Lithium-metal is a desired material for anodes of Li-ion and beyond Li-ion batteries because of its large theoretical specific capacity of 3860 mA h g⁻¹ (the highest known so far), low density, and extremely low potential. Unfortunately, there are several problems that restrict the practical application of lithium-metal anodes, such as the formation of dendrites and reactivity with electrolytes. We present here a study of lithium dendrite formation on a Li-metal anode covered by a cracked solid electrolyte interface (SEI) of LiF in contact with a typical liquid electrolyte composed of 1 M LiPF₆ salt solvated in ethylene carbonate. The study uses classical molecular dynamics on a model nanobattery.

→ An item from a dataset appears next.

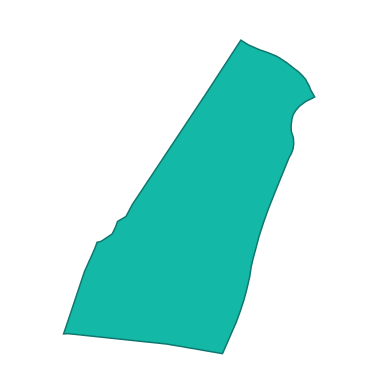 the district of Al Mutun, Al Jawf, Yemen, rotated 7°
{"feature_id": "15242507B16554732287122", "entity_name": "Al Mutun", "entity_type": "district", "adm_level": 2, "iso_a3": "YEM", "parent_name": "Yemen", "parent_adm1": "Al Jawf", "projection": "natural_earth1", "projection_center": [44.619, 16.313], "detail": "fine", "context": "isolated", "style": "filled", "palette": "teal", "viewbox_px": 384, "rotation_deg": 7, "n_neighbors": 0, "source": "geoboundaries", "source_scale": "gbopen_adm2", "svg_char_len": 1222}
<svg xmlns="http://www.w3.org/2000/svg" viewBox="0 0 384 384"><g transform="rotate(7 192 192)"><path d="M191.7,97.1L190.9,98.7L140.6,199.1L134.4,211.4L129.9,223.2L129.3,224.5L124.4,228.2L121.7,230.3L120.4,236.1L117.9,243.3L116.2,244.8L113.7,247.0L107.7,252.1L103.9,253.5L102.6,259.3L101.3,263.4L101.3,263.7L99.1,270.8L98.2,273.5L97.2,277.0L95.3,283.0L95.0,283.9L94.5,286.4L90.2,307.5L85.5,330.7L82.2,346.7L81.8,348.5L86.2,347.7L138.8,346.8L157.5,346.5L177.8,346.1L178.9,346.1L185.7,346.0L191.4,346.3L201.4,346.7L208.0,347.1L213.9,347.3L222.5,347.8L241.9,348.7L242.1,348.3L247.2,331.2L251.9,315.4L254.5,304.1L256.7,292.8L258.1,283.2L259.6,269.1L259.9,258.6L260.7,251.1L262.1,241.5L263.9,228.2L266.8,213.2L267.3,210.9L269.8,199.8L273.8,184.4L278.5,166.9L284.2,145.9L286.0,141.6L287.1,136.6L287.1,131.6L286.0,125.8L283.1,119.5L282.3,114.1L282.3,107.4L282.8,104.0L283.0,102.9L284.9,98.7L288.2,93.7L294.0,88.2L300.3,84.1L302.2,82.7L300.3,80.2L297.2,76.0L295.5,72.6L293.0,69.2L291.0,66.3L287.8,63.4L283.3,59.9L277.3,56.4L270.6,52.3L264.0,49.0L259.7,47.0L251.8,44.8L246.7,43.6L241.7,42.6L235.4,40.7L233.3,40.1L229.8,39.0L224.9,36.7L222.0,35.3L192.0,96.6L191.7,97.1Z" fill="#14b8a6" stroke="#0f766e" stroke-width="1.5"/></g></svg>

We tested three ways to charge the nanobattery: (1) constant current at a rate of one Li⁺ per 0.4 ps, (2) pulse train 10 Li⁺ per 4 ps, and (3) constant number ions in the electrolyte: one Li⁺ enters the electrolyte from the cathode as one Li⁺ exits the electrolyte to the anode. We found that although the SEI does not interfere with the lithiation, the mere presence of a crack in the SEI boosts and guides dendrite formation at temperatures between 325 K and 410.7 K at any C-rate, being more favorable at 325 K than at 410.7 K. On the other hand, we find that a higher C-rate (2.2C) favors the lithium dendrite formation compared to a lower C-rate (1.6C). Thus the battery could store more energy in a safe way at a lower C-rate.

Lithium dendrites (blue) growing through the cracks of a SEI (orange) covering a Li-metal anode (blue) while lithiation by Li-ions (purple). The electrolyte is not shown.